Instructions for the task | Here the job is to print all of the entries below verbatim and leave out any picture.

Data shown |
=-=-=
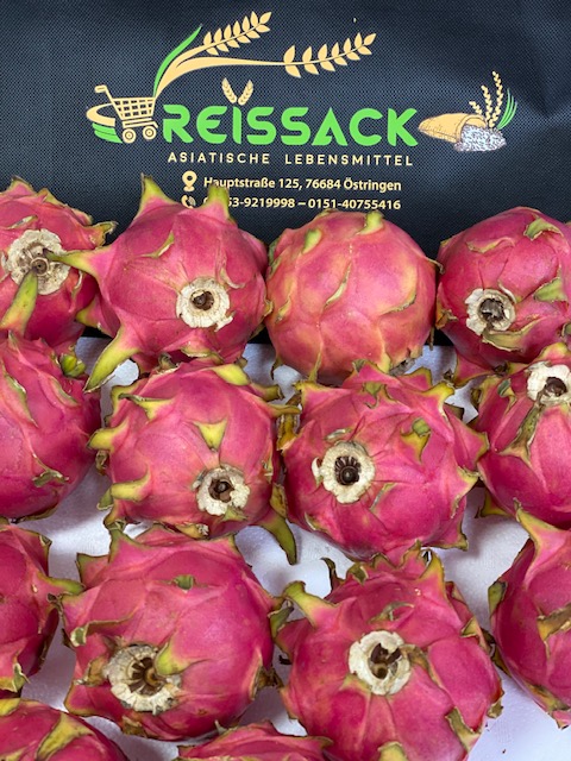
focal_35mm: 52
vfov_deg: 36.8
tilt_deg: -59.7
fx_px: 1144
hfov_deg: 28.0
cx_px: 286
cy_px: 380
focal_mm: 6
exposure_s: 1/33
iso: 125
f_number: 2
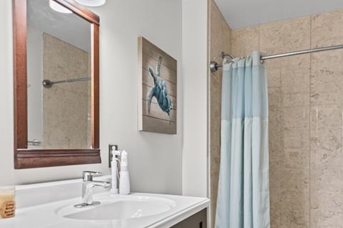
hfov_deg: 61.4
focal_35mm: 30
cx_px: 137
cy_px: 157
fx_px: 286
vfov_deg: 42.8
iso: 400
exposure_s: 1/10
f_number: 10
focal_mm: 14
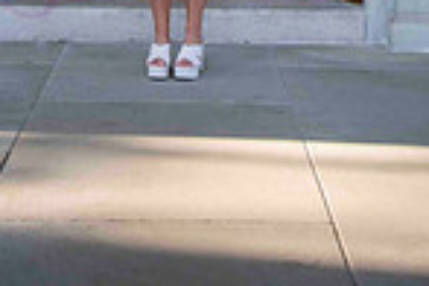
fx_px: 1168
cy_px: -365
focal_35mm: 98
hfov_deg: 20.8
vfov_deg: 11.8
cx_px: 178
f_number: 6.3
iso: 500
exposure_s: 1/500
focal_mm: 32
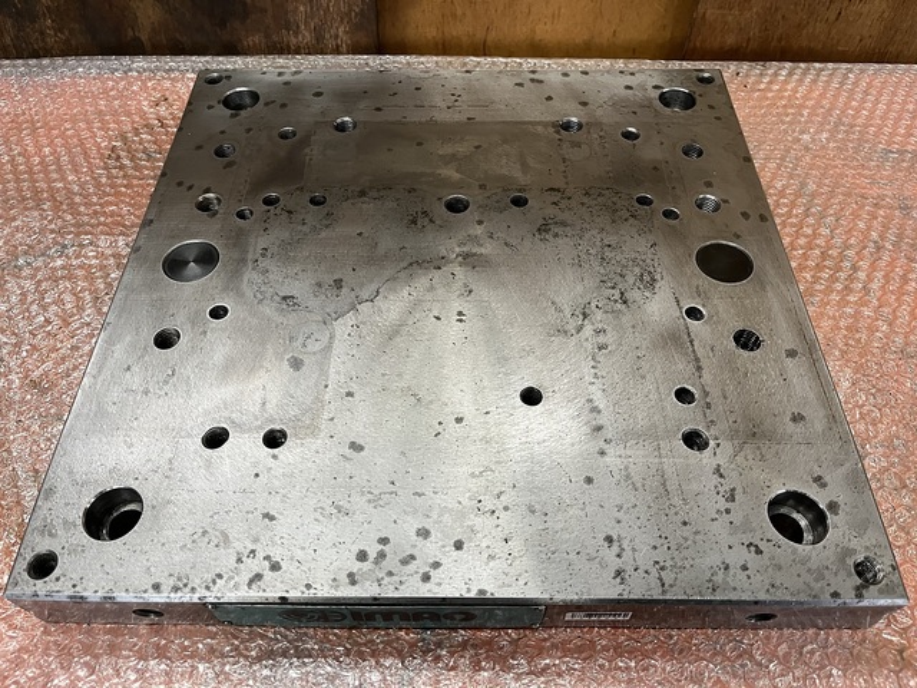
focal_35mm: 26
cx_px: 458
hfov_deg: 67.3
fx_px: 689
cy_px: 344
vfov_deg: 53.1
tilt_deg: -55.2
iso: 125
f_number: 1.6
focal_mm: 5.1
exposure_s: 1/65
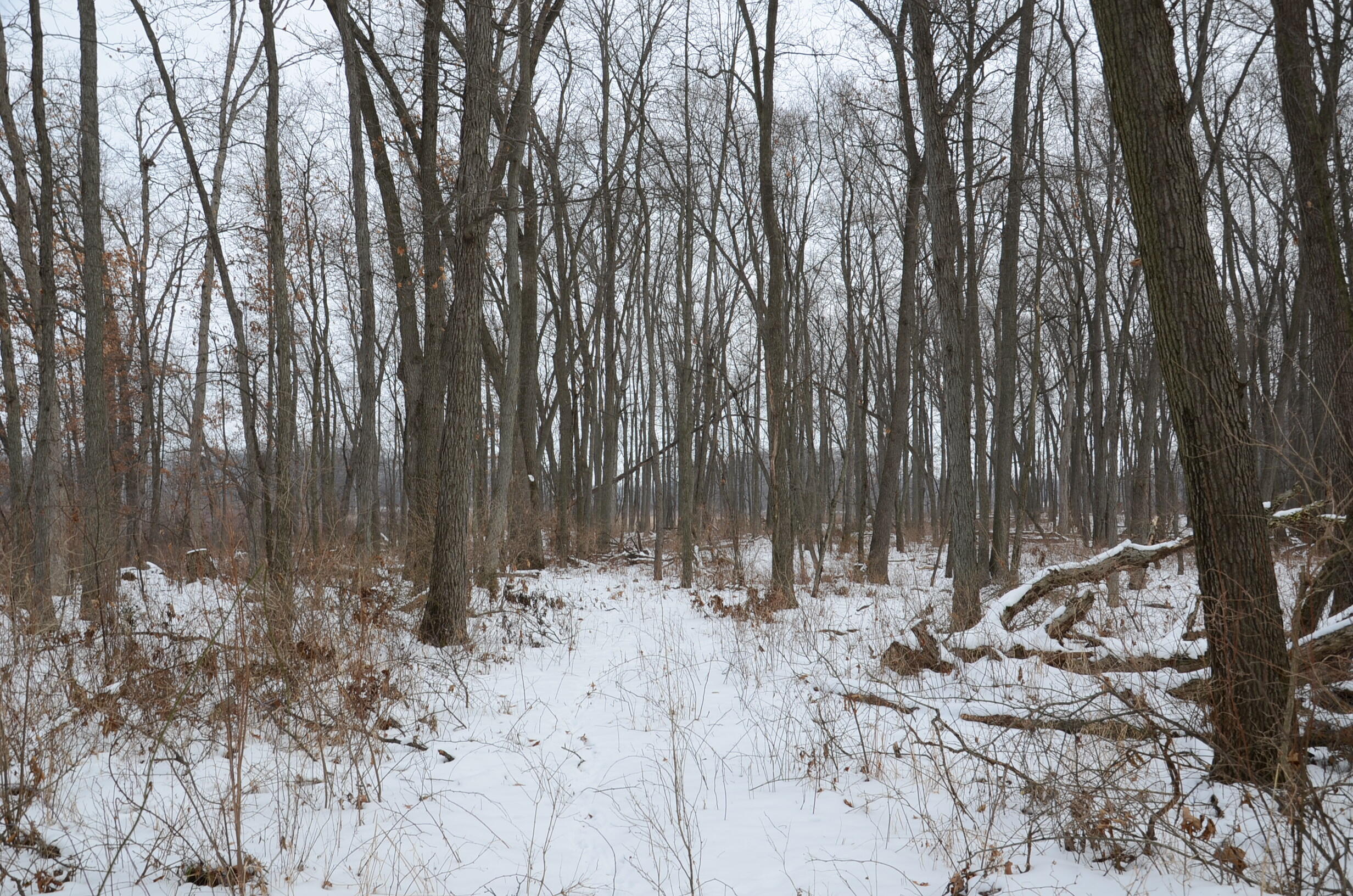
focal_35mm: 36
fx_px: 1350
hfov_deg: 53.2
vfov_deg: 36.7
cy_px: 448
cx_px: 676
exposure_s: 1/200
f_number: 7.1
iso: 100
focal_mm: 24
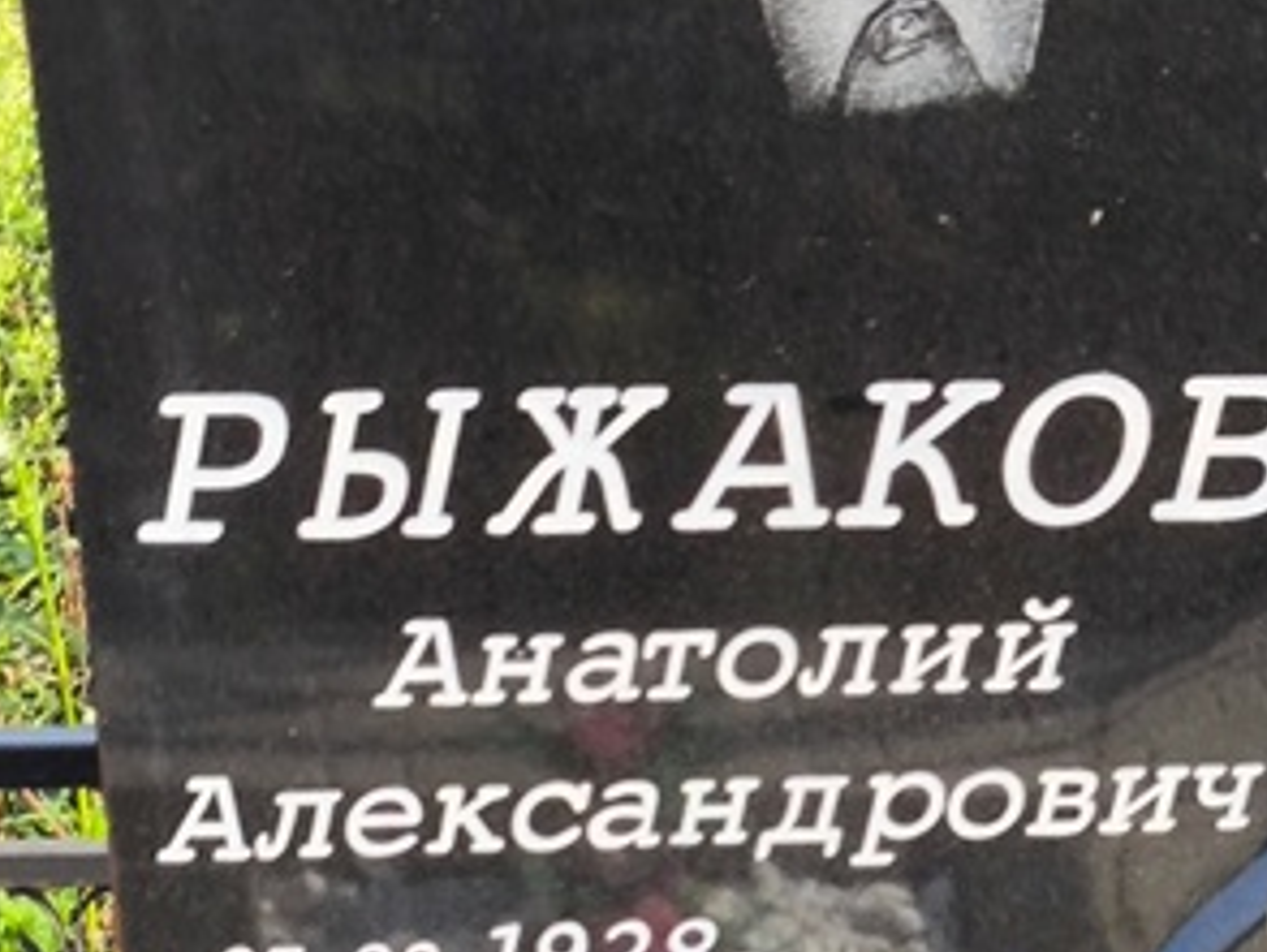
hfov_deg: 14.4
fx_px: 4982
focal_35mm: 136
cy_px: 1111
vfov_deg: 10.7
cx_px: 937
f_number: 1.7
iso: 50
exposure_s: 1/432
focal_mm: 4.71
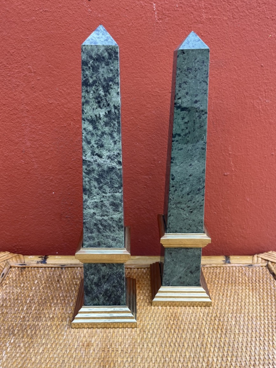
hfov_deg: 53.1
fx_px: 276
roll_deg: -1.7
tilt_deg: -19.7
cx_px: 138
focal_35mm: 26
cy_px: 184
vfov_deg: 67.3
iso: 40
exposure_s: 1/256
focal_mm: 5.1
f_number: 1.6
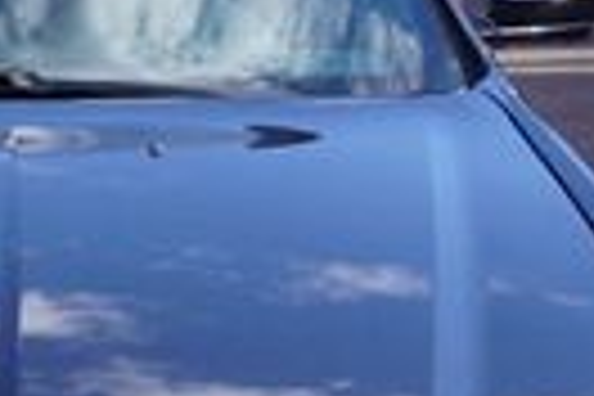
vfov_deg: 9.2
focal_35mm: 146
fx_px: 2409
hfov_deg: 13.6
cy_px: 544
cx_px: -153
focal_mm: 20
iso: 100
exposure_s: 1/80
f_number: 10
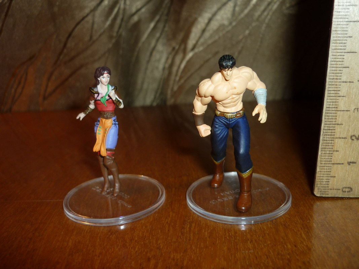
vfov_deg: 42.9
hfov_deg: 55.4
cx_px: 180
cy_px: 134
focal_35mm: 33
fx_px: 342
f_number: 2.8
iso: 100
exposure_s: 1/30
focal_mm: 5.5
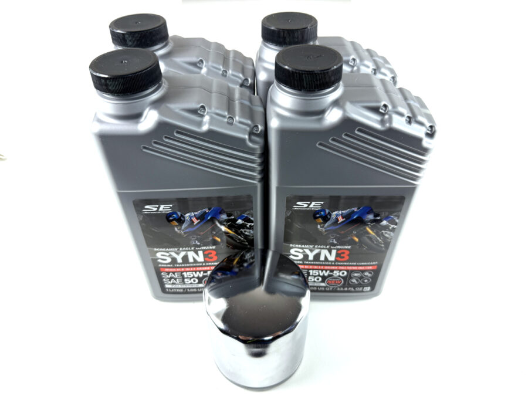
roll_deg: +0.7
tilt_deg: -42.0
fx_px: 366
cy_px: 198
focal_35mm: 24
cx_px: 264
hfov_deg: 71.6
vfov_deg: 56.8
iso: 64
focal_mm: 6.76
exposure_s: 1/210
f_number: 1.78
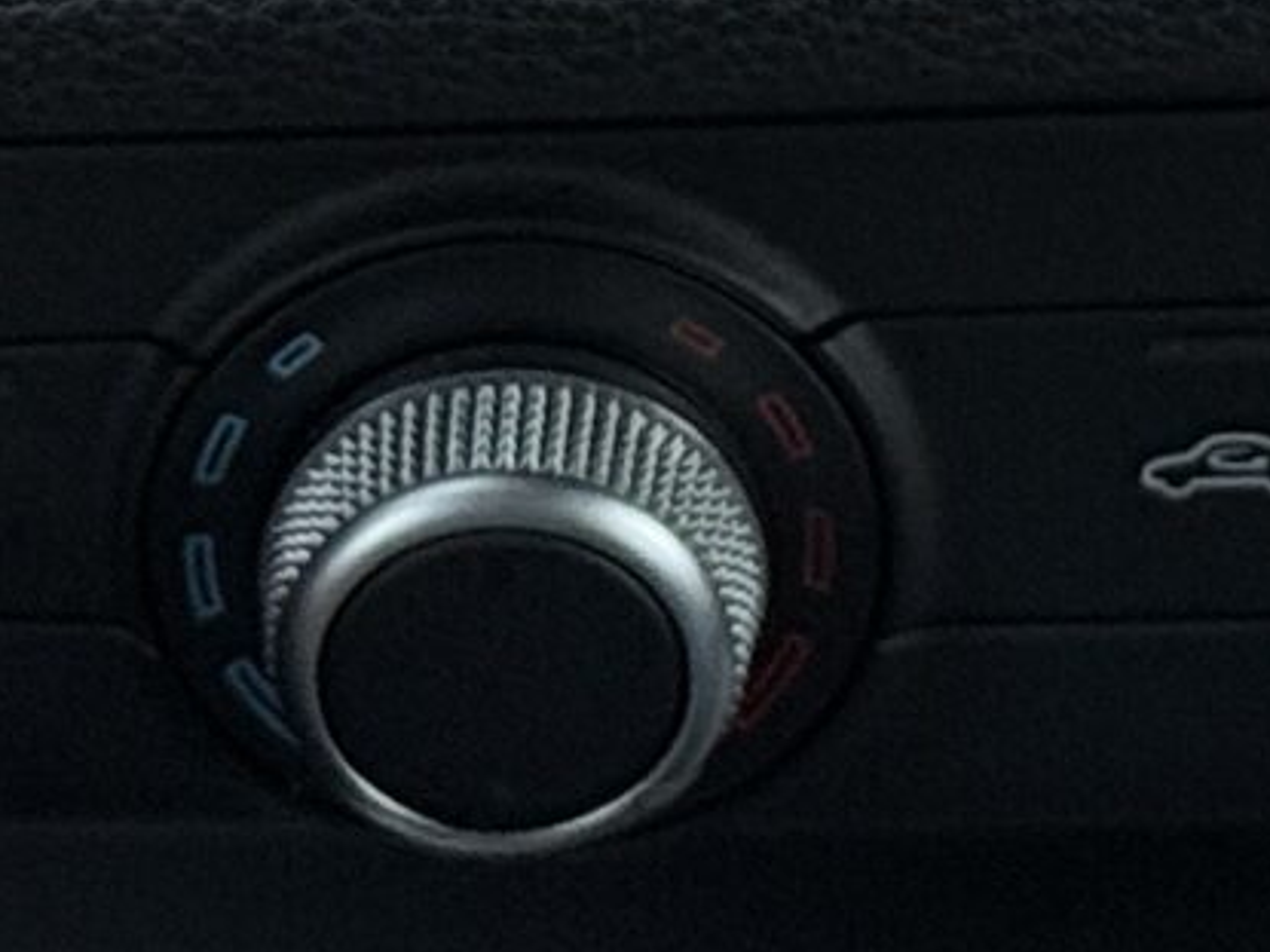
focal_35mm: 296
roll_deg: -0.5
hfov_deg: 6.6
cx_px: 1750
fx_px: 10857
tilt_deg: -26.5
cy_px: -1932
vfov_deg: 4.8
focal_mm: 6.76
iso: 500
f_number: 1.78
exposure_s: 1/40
=-=-=
Result for this exercise |
focal_35mm: 52
vfov_deg: 36.8
tilt_deg: -59.7
fx_px: 1144
hfov_deg: 28.0
cx_px: 286
cy_px: 380
focal_mm: 6
exposure_s: 1/33
iso: 125
f_number: 2
hfov_deg: 61.4
focal_35mm: 30
cx_px: 137
cy_px: 157
fx_px: 286
vfov_deg: 42.8
iso: 400
exposure_s: 1/10
f_number: 10
focal_mm: 14
fx_px: 1168
cy_px: -365
focal_35mm: 98
hfov_deg: 20.8
vfov_deg: 11.8
cx_px: 178
f_number: 6.3
iso: 500
exposure_s: 1/500
focal_mm: 32
focal_35mm: 26
cx_px: 458
hfov_deg: 67.3
fx_px: 689
cy_px: 344
vfov_deg: 53.1
tilt_deg: -55.2
iso: 125
f_number: 1.6
focal_mm: 5.1
exposure_s: 1/65
focal_35mm: 36
fx_px: 1350
hfov_deg: 53.2
vfov_deg: 36.7
cy_px: 448
cx_px: 676
exposure_s: 1/200
f_number: 7.1
iso: 100
focal_mm: 24
hfov_deg: 14.4
fx_px: 4982
focal_35mm: 136
cy_px: 1111
vfov_deg: 10.7
cx_px: 937
f_number: 1.7
iso: 50
exposure_s: 1/432
focal_mm: 4.71
hfov_deg: 53.1
fx_px: 276
roll_deg: -1.7
tilt_deg: -19.7
cx_px: 138
focal_35mm: 26
cy_px: 184
vfov_deg: 67.3
iso: 40
exposure_s: 1/256
focal_mm: 5.1
f_number: 1.6
vfov_deg: 9.2
focal_35mm: 146
fx_px: 2409
hfov_deg: 13.6
cy_px: 544
cx_px: -153
focal_mm: 20
iso: 100
exposure_s: 1/80
f_number: 10
vfov_deg: 42.9
hfov_deg: 55.4
cx_px: 180
cy_px: 134
focal_35mm: 33
fx_px: 342
f_number: 2.8
iso: 100
exposure_s: 1/30
focal_mm: 5.5
roll_deg: +0.7
tilt_deg: -42.0
fx_px: 366
cy_px: 198
focal_35mm: 24
cx_px: 264
hfov_deg: 71.6
vfov_deg: 56.8
iso: 64
focal_mm: 6.76
exposure_s: 1/210
f_number: 1.78
focal_35mm: 296
roll_deg: -0.5
hfov_deg: 6.6
cx_px: 1750
fx_px: 10857
tilt_deg: -26.5
cy_px: -1932
vfov_deg: 4.8
focal_mm: 6.76
iso: 500
f_number: 1.78
exposure_s: 1/40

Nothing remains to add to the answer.